[Collected data]
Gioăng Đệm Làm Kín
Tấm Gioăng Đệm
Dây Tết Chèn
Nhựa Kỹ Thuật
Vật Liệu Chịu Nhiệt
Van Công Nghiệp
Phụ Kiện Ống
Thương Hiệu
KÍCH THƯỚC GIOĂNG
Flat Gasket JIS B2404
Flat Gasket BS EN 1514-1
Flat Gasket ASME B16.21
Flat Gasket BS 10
==
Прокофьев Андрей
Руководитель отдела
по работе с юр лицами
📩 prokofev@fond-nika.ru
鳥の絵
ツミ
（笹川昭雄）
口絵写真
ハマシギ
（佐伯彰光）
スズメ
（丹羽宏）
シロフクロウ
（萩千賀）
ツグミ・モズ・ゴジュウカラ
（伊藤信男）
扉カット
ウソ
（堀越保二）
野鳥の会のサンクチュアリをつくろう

Task requirements
Output the lines above exactly, but only those between the line holding "Gioăng Đệm Làm Kín" and the line holding "Flat Gasket BS 10", inclusive.

Final answer
Gioăng Đệm Làm Kín
Tấm Gioăng Đệm
Dây Tết Chèn
Nhựa Kỹ Thuật
Vật Liệu Chịu Nhiệt
Van Công Nghiệp
Phụ Kiện Ống
Thương Hiệu
KÍCH THƯỚC GIOĂNG
Flat Gasket JIS B2404
Flat Gasket BS EN 1514-1
Flat Gasket ASME B16.21
Flat Gasket BS 10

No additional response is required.